The Value of Broadband and the Deadweight Loss of Taxing New Technologies

Innovation and Economic Growth, Networks, the Internet, and Cloud Computing, Internet and Broadband

Article Snapshot


Austan Goolsbee


The B.E. Journal of Economic Analysis & Policy, Vol. 5, No. 1, 2006


When it is costly to deploy a technology, taxes will greatly slow the adoption of that technology.

Policy Relevance

Taxes on new technologies that require a large up-front investment, like broadband, will likely have a significant negative effect on technological development.

Main Points

  • When a tax prevents a mutually beneficial exchange that would have occurred in its absence, economists say that deadweight loss has occurred.
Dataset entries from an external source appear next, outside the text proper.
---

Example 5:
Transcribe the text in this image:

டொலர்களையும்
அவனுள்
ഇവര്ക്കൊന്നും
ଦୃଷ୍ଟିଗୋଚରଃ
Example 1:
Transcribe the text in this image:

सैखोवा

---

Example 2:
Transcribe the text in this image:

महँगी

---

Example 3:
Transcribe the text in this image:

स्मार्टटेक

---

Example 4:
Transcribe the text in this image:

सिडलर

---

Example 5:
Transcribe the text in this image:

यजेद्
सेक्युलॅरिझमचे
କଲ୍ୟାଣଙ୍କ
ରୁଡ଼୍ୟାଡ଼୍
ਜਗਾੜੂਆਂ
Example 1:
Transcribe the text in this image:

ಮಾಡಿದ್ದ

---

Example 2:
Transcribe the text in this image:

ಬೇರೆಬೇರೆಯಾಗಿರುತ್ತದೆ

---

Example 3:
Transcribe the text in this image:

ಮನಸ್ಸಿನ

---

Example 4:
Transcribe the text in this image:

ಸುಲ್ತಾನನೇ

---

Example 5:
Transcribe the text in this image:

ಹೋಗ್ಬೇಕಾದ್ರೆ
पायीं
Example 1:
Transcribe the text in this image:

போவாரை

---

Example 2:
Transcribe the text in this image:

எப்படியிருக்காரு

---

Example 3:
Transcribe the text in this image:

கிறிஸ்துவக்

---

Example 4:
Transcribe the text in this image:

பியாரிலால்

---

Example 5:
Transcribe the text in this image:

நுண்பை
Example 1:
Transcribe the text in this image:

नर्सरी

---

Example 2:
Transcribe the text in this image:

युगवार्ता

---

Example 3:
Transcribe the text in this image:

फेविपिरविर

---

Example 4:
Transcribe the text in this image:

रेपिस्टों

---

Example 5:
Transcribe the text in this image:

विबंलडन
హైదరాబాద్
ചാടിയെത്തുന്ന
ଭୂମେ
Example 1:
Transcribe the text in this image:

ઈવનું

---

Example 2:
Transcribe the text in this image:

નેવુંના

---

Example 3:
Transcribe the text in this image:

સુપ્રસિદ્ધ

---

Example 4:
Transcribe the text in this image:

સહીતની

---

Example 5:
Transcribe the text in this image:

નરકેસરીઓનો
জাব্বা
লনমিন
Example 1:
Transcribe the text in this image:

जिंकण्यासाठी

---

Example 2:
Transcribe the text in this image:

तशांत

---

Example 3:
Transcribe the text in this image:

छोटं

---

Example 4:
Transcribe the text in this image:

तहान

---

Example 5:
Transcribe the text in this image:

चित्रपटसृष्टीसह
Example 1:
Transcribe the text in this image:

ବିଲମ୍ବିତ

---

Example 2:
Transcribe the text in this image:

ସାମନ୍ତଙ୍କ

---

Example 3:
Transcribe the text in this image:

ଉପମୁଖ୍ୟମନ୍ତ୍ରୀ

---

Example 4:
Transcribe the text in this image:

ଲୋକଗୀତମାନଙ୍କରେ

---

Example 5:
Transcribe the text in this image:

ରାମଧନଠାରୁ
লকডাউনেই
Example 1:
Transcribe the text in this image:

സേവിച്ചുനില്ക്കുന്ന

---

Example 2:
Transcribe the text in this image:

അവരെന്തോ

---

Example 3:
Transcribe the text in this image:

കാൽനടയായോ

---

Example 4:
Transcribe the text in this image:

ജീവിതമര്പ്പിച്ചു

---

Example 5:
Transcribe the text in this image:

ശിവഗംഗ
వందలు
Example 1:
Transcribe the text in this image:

Put another way, deadweight loss is the cost of lost economic activity brought about by a policy.
    • This hidden cost of taxation is borne by both consumers and businesses, regardless of who pays the tax directly.
    • For example, if high taxes force an ice cream parlor to raise prices, children will not be able to afford as much ice cream, and the ice cream sellers will not obtain profit from ice cream cones they could otherwise sell to children.
  • A hypothetical tax on broadband Internet, implemented in markets where broadband was available, would generate twice as much deadweight loss as revenue.
    • Consumers would bear 55% of this loss.
  • However, in response to the tax, firms would be more reluctant to make substantial investments to bring broadband to new markets.
    • This would cause even greater economic loss than a tax implemented only in areas already possessing broadband access, and the loss would be borne even more disproportionately by consumers.
    • Worse still, no revenue would be raised at all from these markets, since there would be no broadband to tax.
  • For example, by delaying broadband availability in four cities—Miami, Cleveland, Tampa, and Milwaukee—for a year, the authors estimate an economic loss of $56M for consumers and $14M for broadband firms.